◆ THE DATA
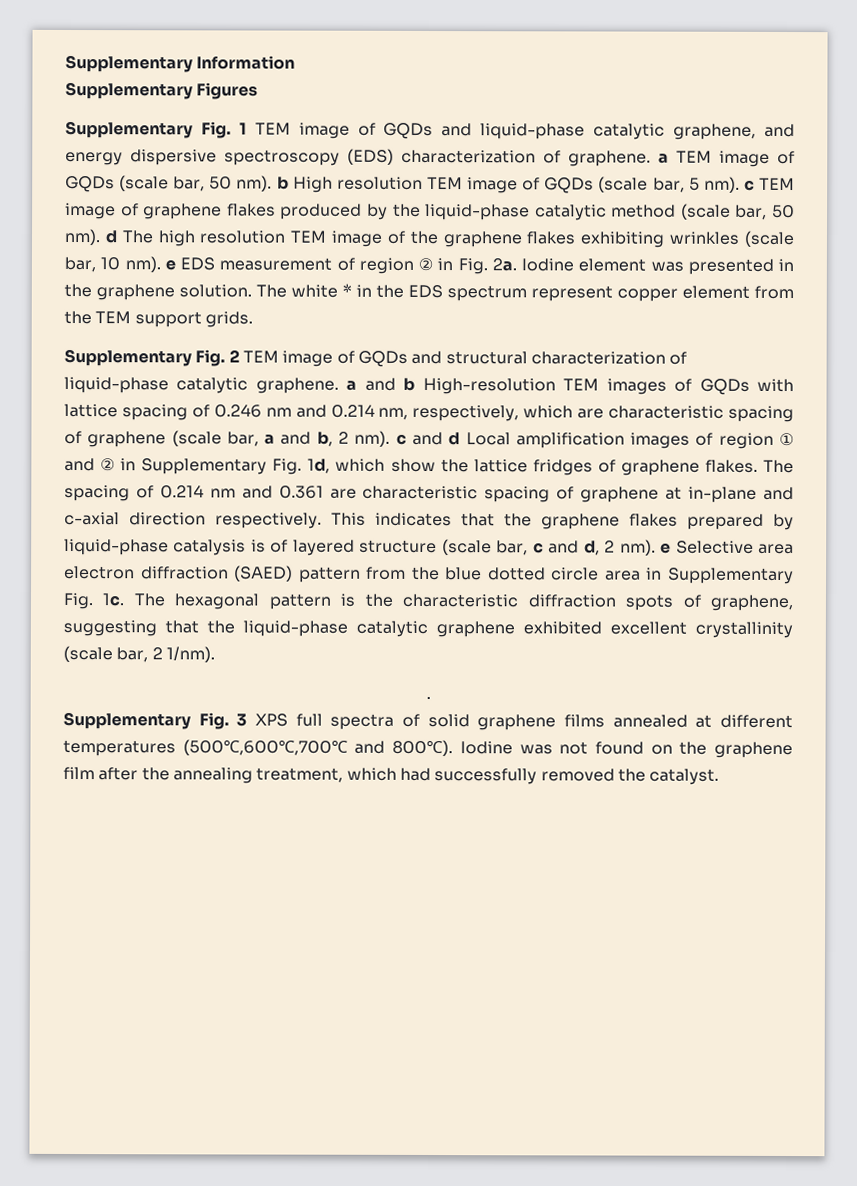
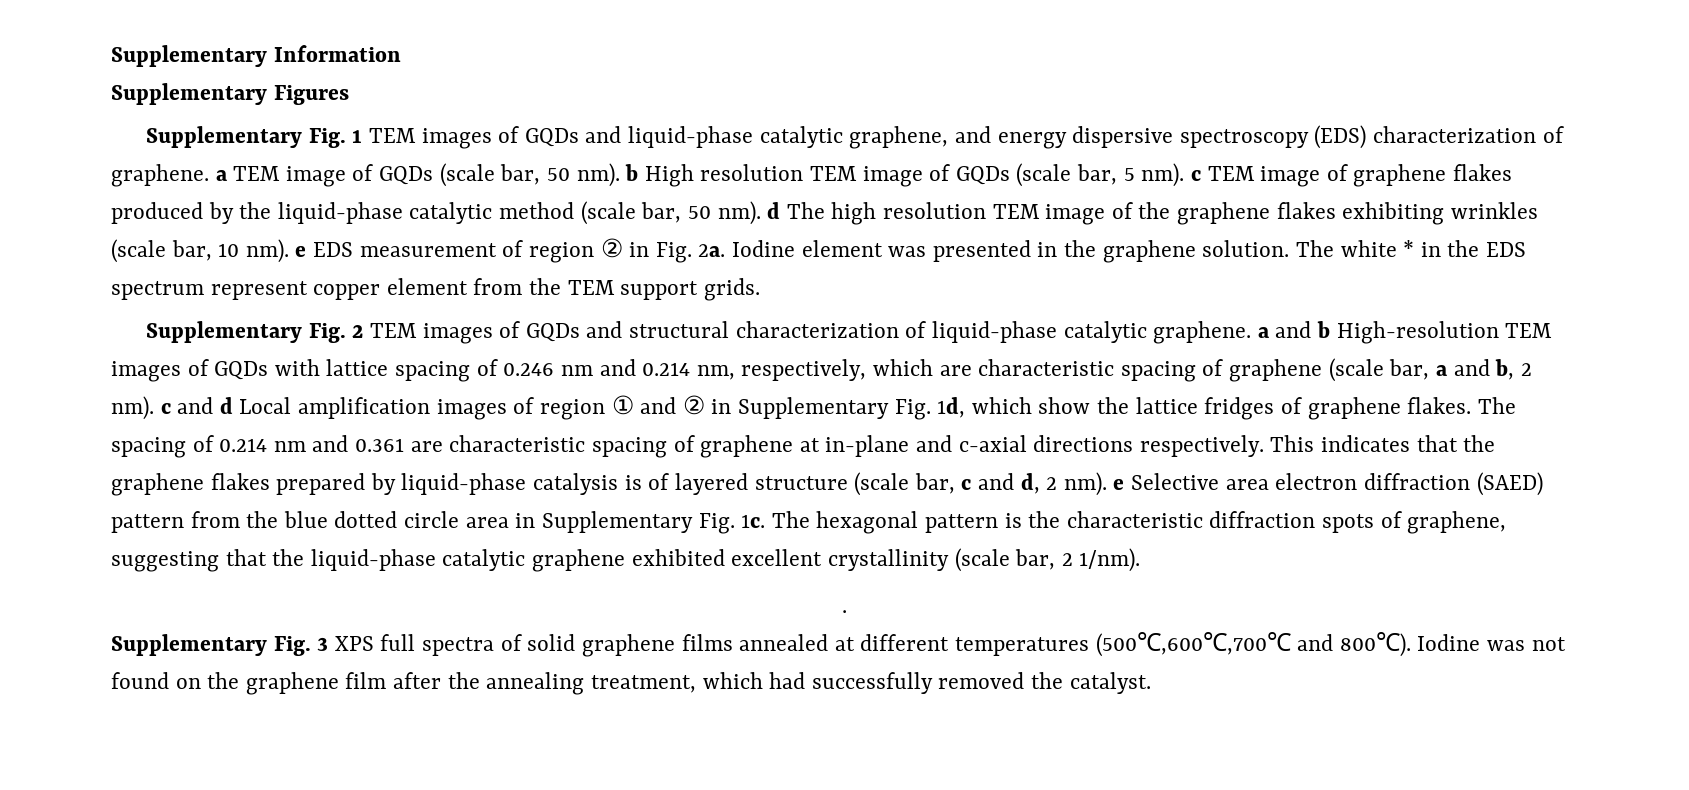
[298,122,350,139] image -> [421,128,492,149] images
[282,350,334,367] image -> [422,323,493,344] images
[129,512,206,526] direction -> [1033,435,1134,452] directions

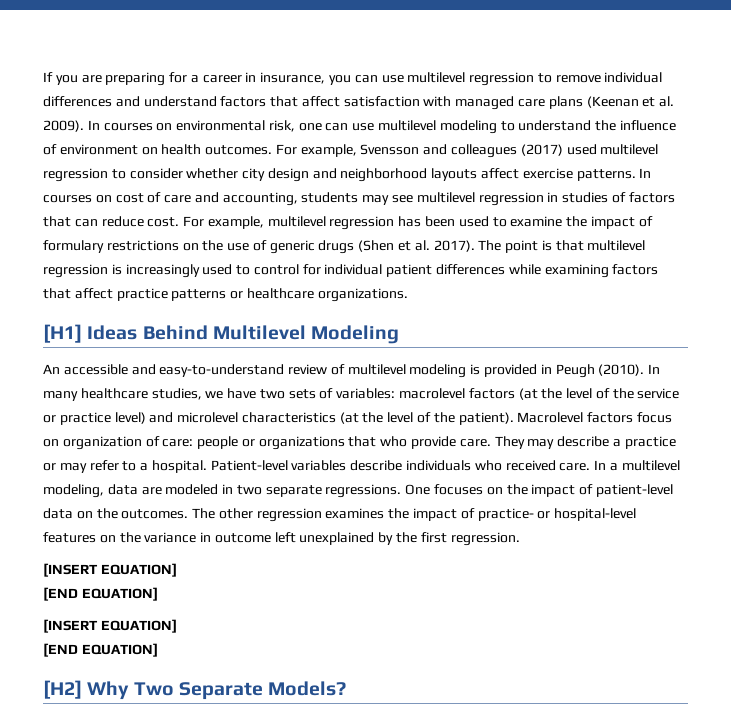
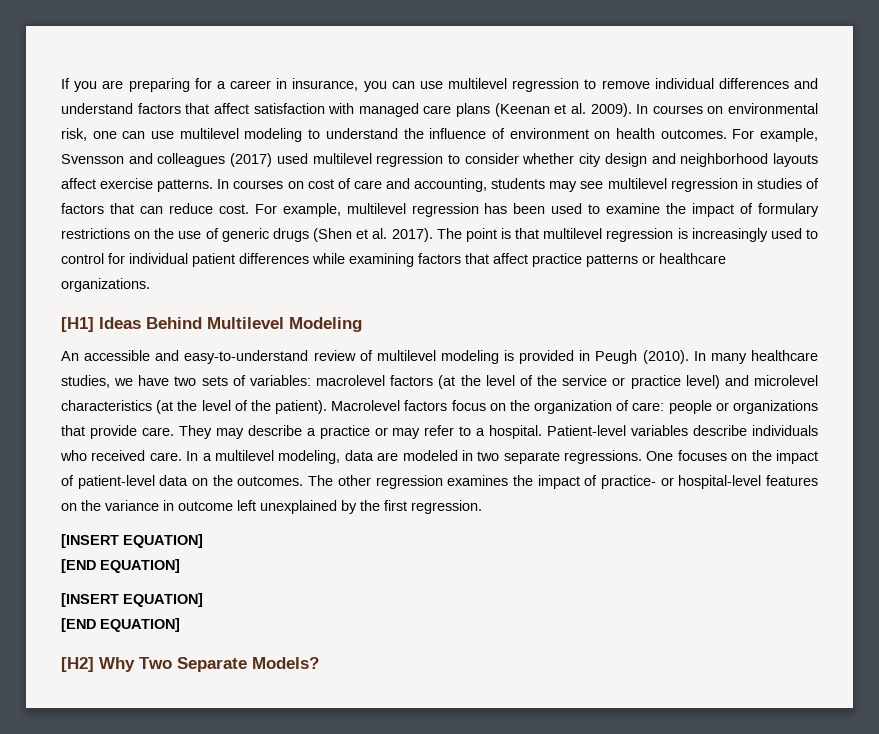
(59, 443) none -> [509,400,530,411] the
[380,436,408,447] who -> (85, 430) none

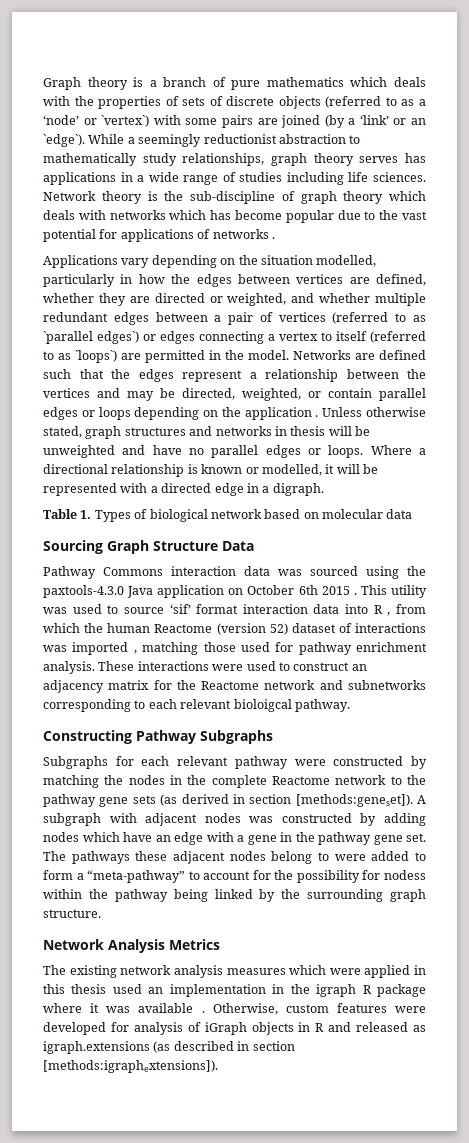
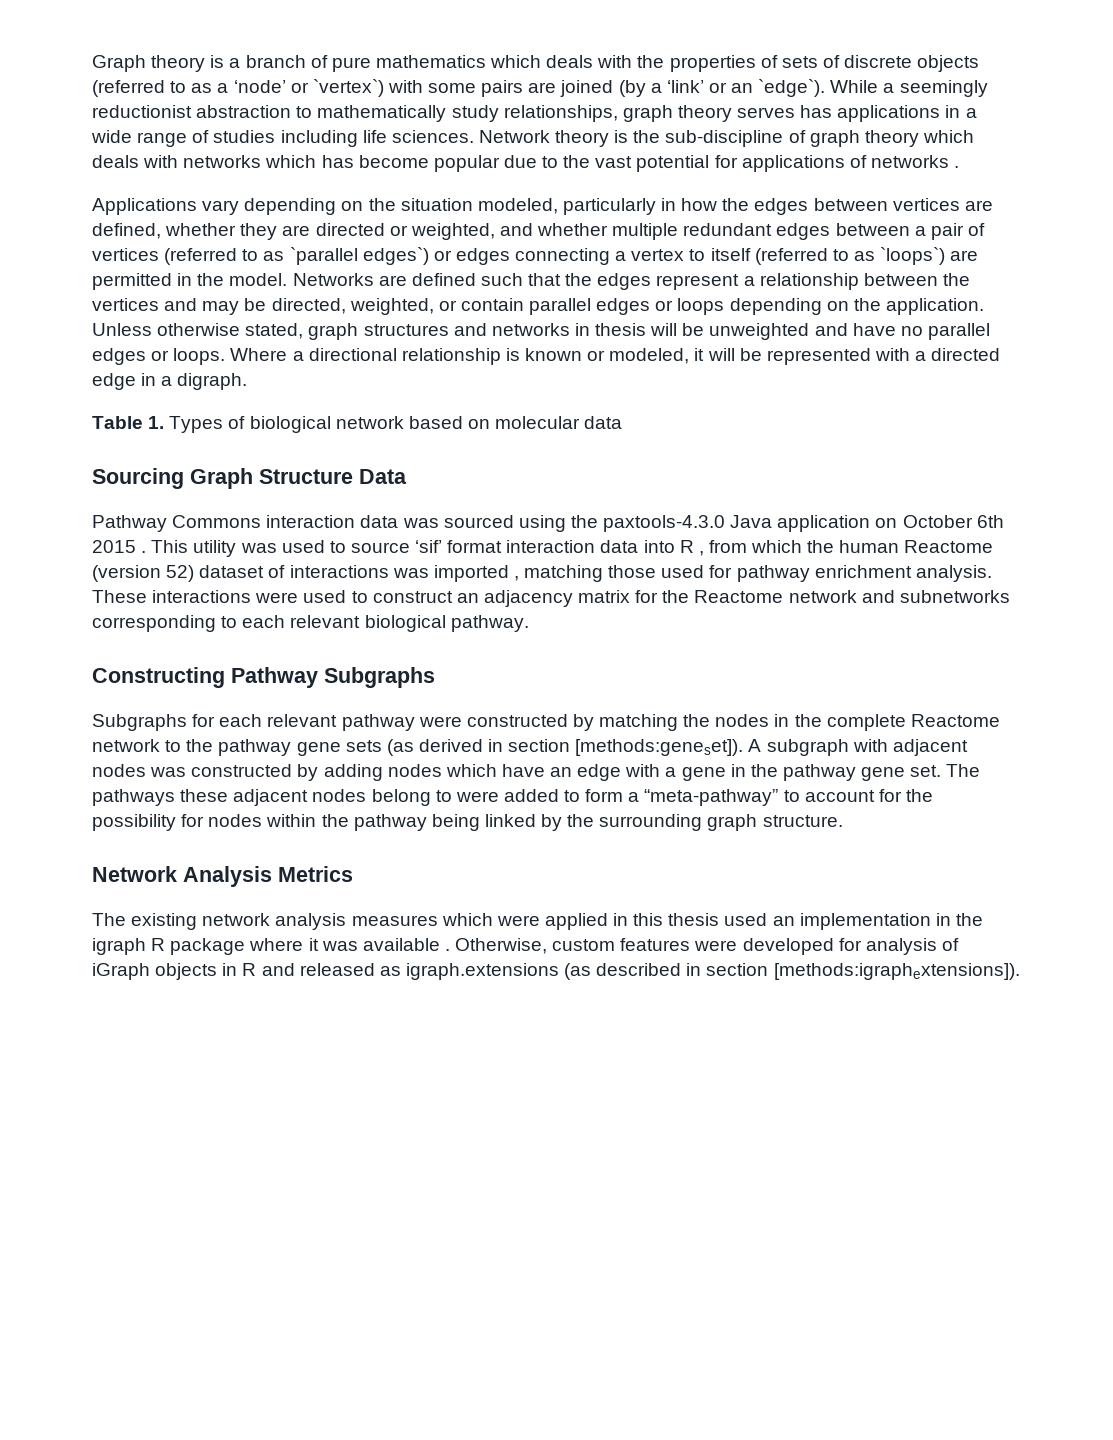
[316,255,377,267] modelled, -> [477,198,558,214] modeled,
[244,407,319,420] application . -> [885,298,984,315] application.
[261,464,322,476] modelled, -> [609,348,690,364] modeled,
[233,699,292,712] bioloigcal -> [364,615,446,632] biological
[383,870,426,880] nodess -> [208,814,263,827] nodes

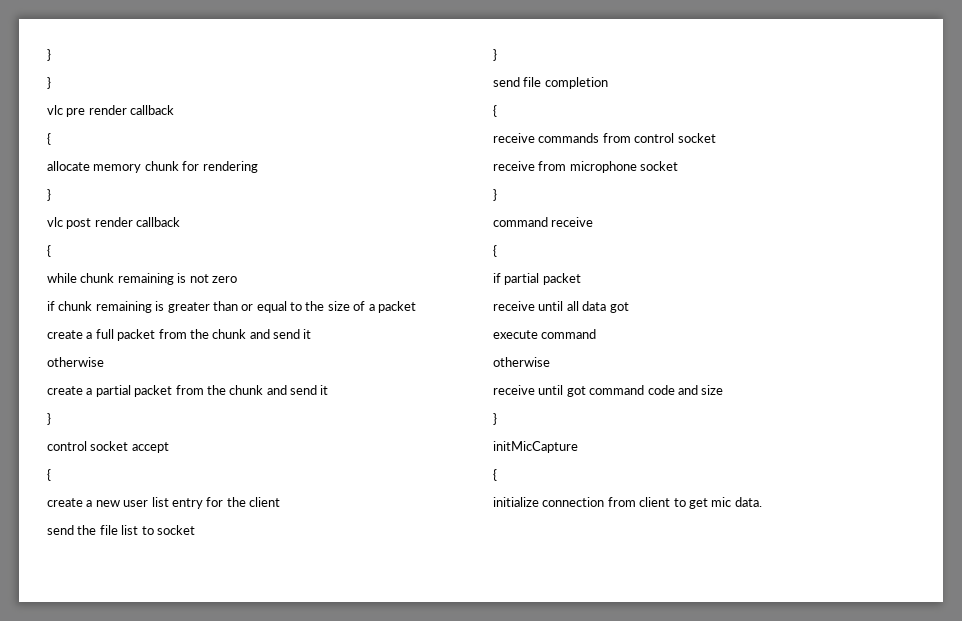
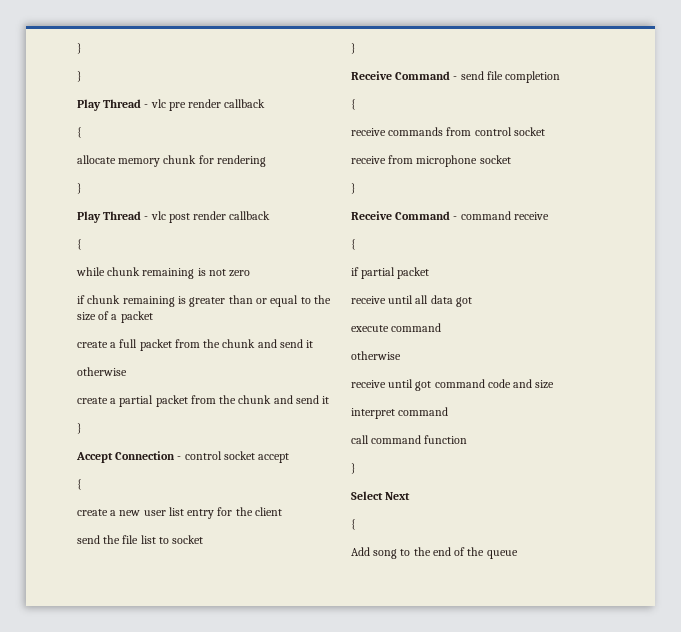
(51, 83) none -> [77,99,149,111] Play Thread -
(51, 195) none -> [77,211,149,223] Play Thread -
(51, 419) none -> [76,451,182,463] Accept Connection -
(497, 55) none -> [351,71,458,80] Receive Command -
(497, 195) none -> [351,211,458,220] Receive Command -
[493,413,497,425] [493,441,578,453] [493,469,497,481] [493,497,762,509] // } // initMicCapture // { // initialize connection from client to get mic data. -> [351,407,449,419] [351,435,468,444] [351,463,356,474] [351,491,411,500] [351,519,356,530] [351,547,518,559] // interpret command // call command function // } // Select Next // { // Add song to the end of the queue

◆ EXERCISE BRIEF
In the material above, the stretch from the line with "[244,407,319,420] application ." through the line with "(51, 83) none" is to be given again exactly, minus the pictures.

◆ OUTPUT FOR THIS EXERCISE
[244,407,319,420] application . -> [885,298,984,315] application.
[261,464,322,476] modelled, -> [609,348,690,364] modeled,
[233,699,292,712] bioloigcal -> [364,615,446,632] biological
[383,870,426,880] nodess -> [208,814,263,827] nodes

(51, 83) none -> [77,99,149,111] Play Thread -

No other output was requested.